Parental engagement post Covid-19

This isn’t an answer to everyone’s prayers or even backed with any evidence base, this is me composing my thoughts about the way forward post Covid-19. My new friend (whom I’m yet to meet in the flesh) Rae Snape suggested I put my thoughts into a blog following a great discussion on Ed Lead Collective chat on Twitter about uniting voices for change. So here I am!

Before March 20th 2020, the day English schools closed to the majority of pupils, I had felt we were losing our parental engagement to the busyness of day to day life. More and more parents were struggling to devote time to their children’s learning. More and more parents were becoming digitally distracted and seemed to have lost the wonder of just being with their children, listening to them and talking to them.

As a larger than average primary school, we struggle to have the space to invite parents into assemblies or presentations en masse. With a curriculum taking up every spare minute we hadn’t engaged parents the way we should have. The same, very small group of parents consistently engaged and I could feel this having a negative impact on relationships. I had already started to jot down ideas to move forward with and then closure happened.

In the space of a few days we had revamped our website, set up home learning pages for each year group and started to develop resources to share, that all pupils could access. With most teachers working from home this evolved quickly. As leaders we set our expectations with compassion in mind. We recognised that many parents would be working from home and many teachers had their own young children to manage. We set lots of activities that would encourage fun times, memory making and enjoying the outdoors. Of course, at this point, we were unsure how long it would continue.

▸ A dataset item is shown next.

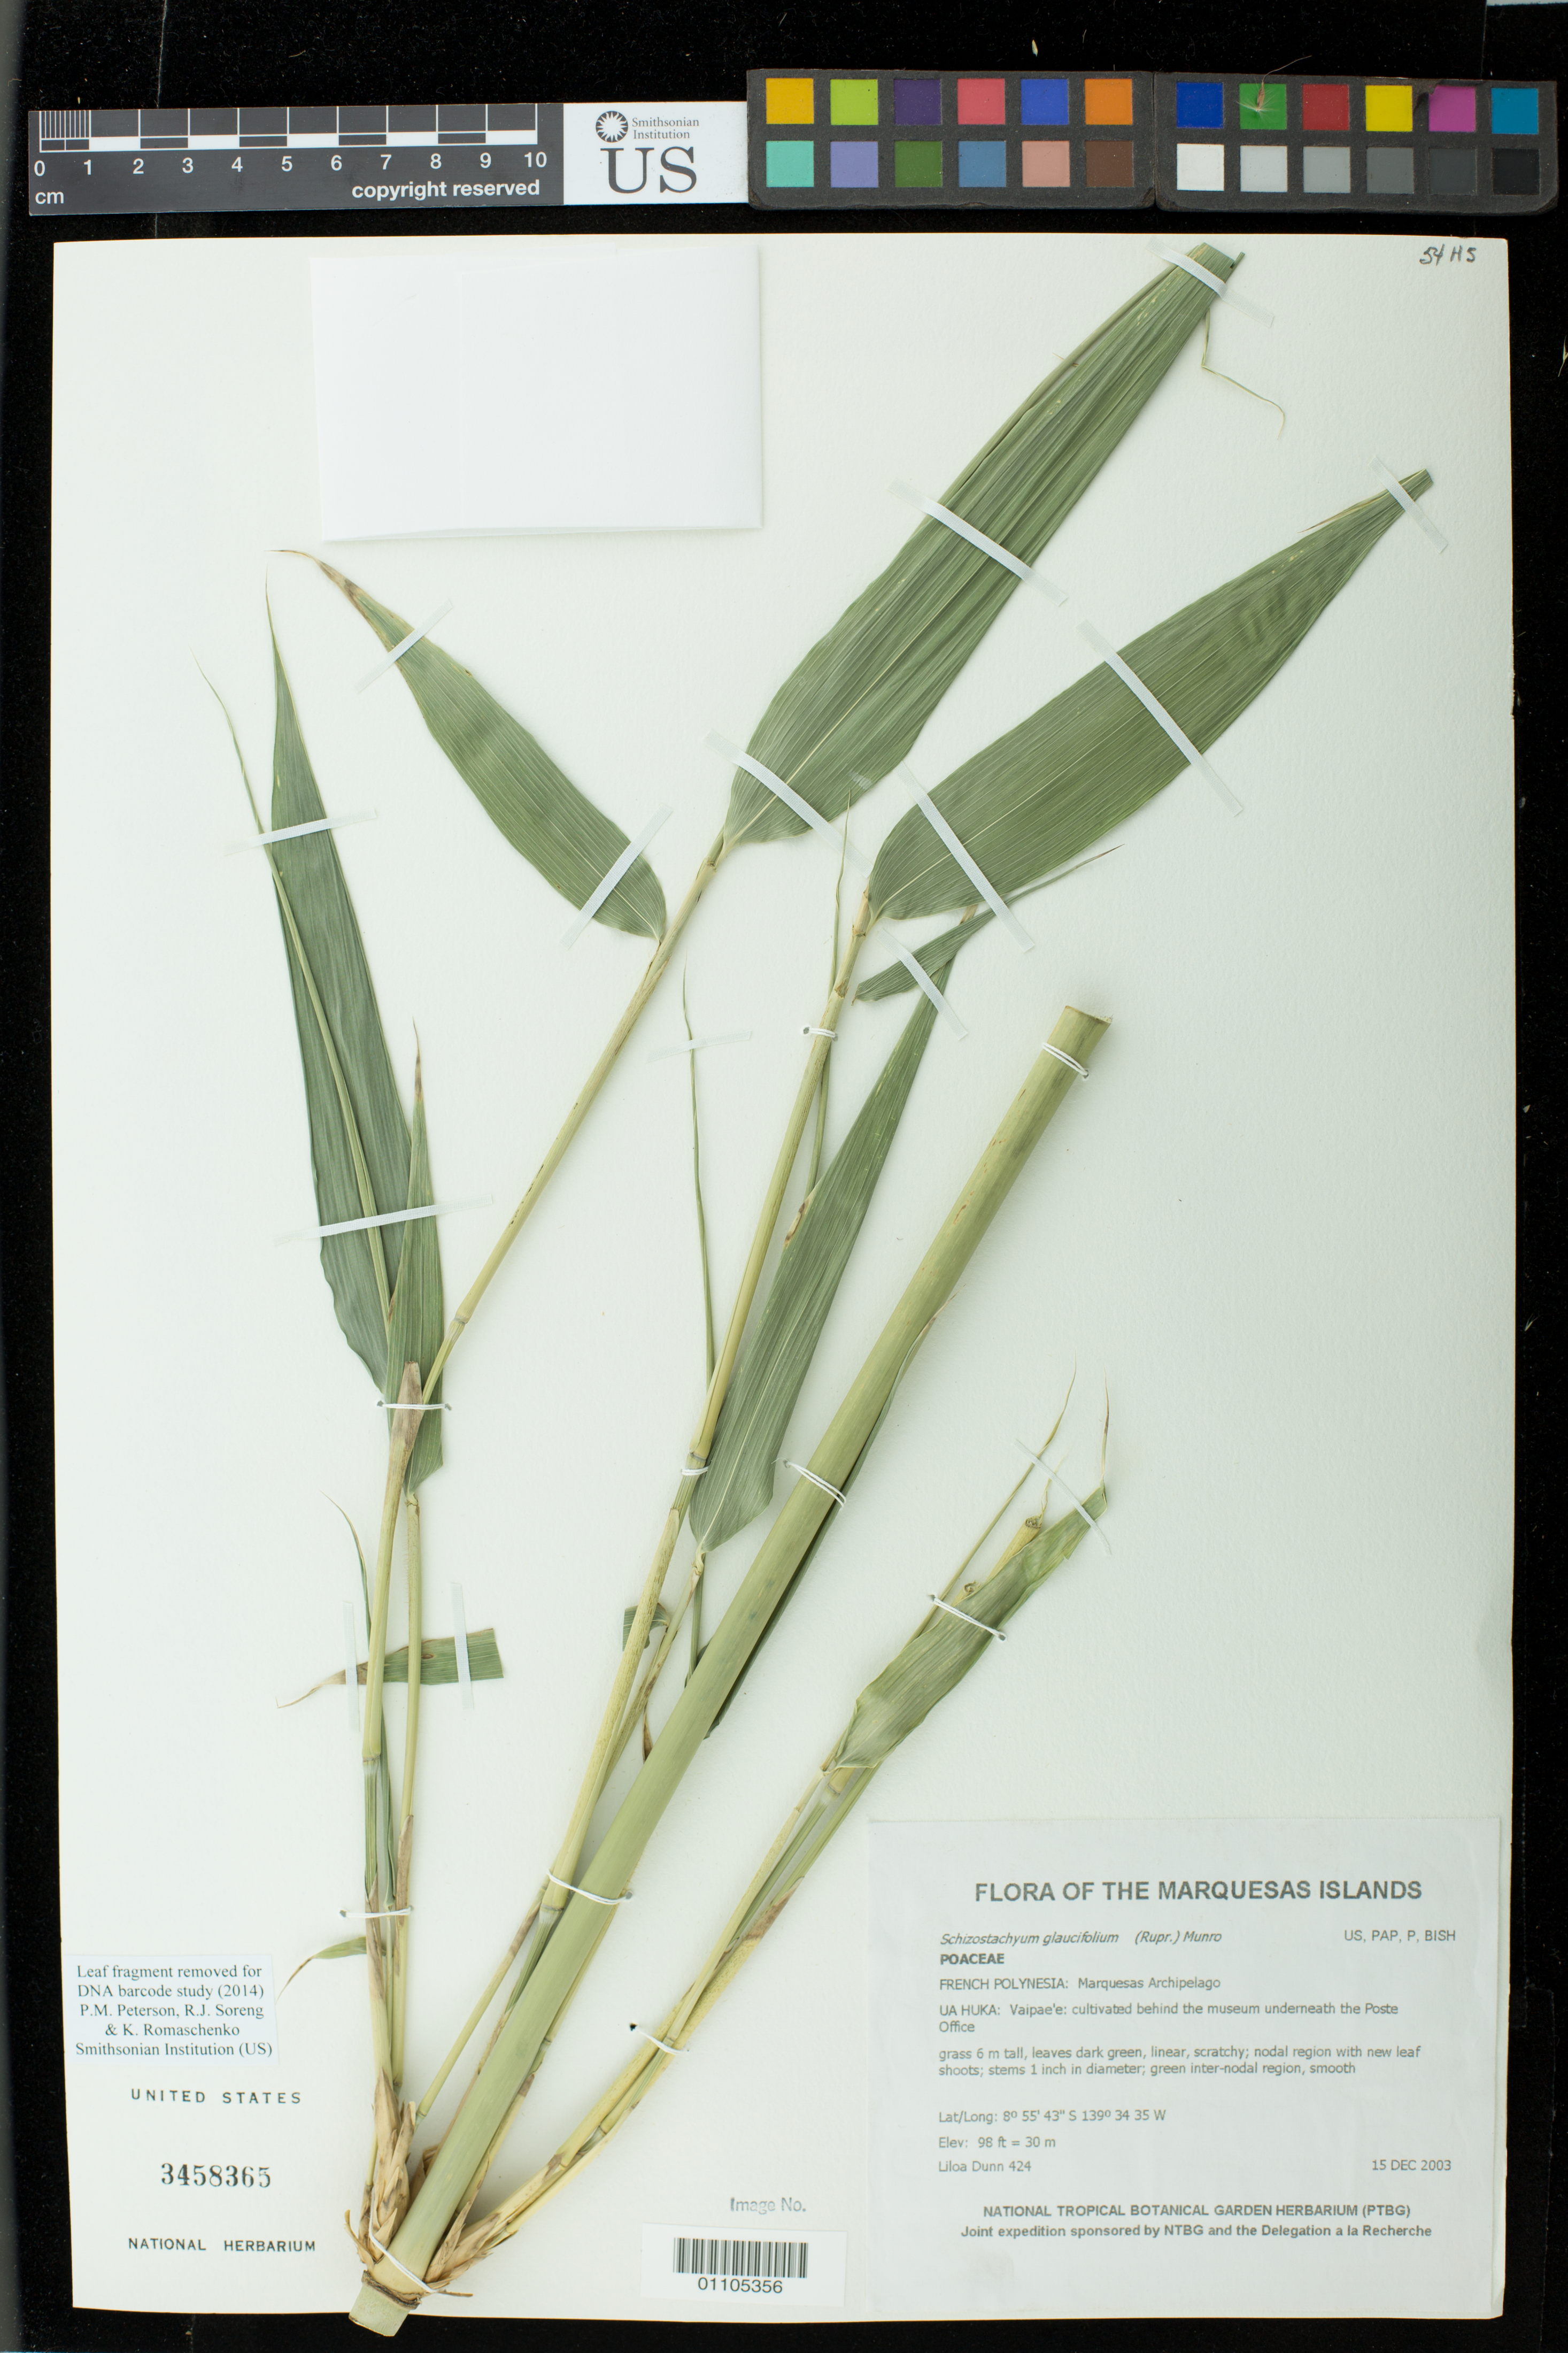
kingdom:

What we witnessed was a greater engagement than we had seen before. Our FaceBook page was buzzing with the excitement of family times and new experiences. Families were cooking together, doing art projects together and enjoying the outdoors together. Teachers were making regular phone calls to each family and the bond was getting stronger and stronger. Teachers felt they knew their families so much better. They recognised their struggles and empathised with their difficulties. They have grown in confidence when dealing with emotive conversations and I have no doubt, they have grown as teachers.

As time went on parents asked for more structure so we listened. We brought in a timetable after Easter to support with routine and every child was given work books. Teachers were still at the end of the phone or email to support and guide. Parents were open with us about what they were finding hard and we were there to help. Feedback has been overwhelmingly positive and this positivity needs to continue.

We can’t go back to where we were. We need to move forward from this point. During the various conversations over the last few months it has become clear that with the slower pace of life, parents are keen to learn more about how to support their children but many have struggled. Imagine if we could educate parents in the learning process. If we could educate them on what the research says about the impact of reading bedtime stories. If we could give parents the right questions to ask their children and focus on learning rather than doing. If we could pass on our pedagogical understanding in a way that would make it easier for parents to support their child.

So, in conclusion, I will be starting a fresh when we return to normal. My promise is this: We will offer more workshops for parents that are at a time that is flexible for those working. We will continue to use our IT platforms to maintain good communication. We will educate parents on how to support their children, not just by adding a link to the website but by embedding it in our communication strategy. We will aim to get more parents into school to really understand what the children are learning. We will give the parents the tools and questions to really help their child progress and unpick where they may be going wrong. We will set homework that involves the pupils teaching their parents.

I am very excited to see what the future holds and the impact this could have.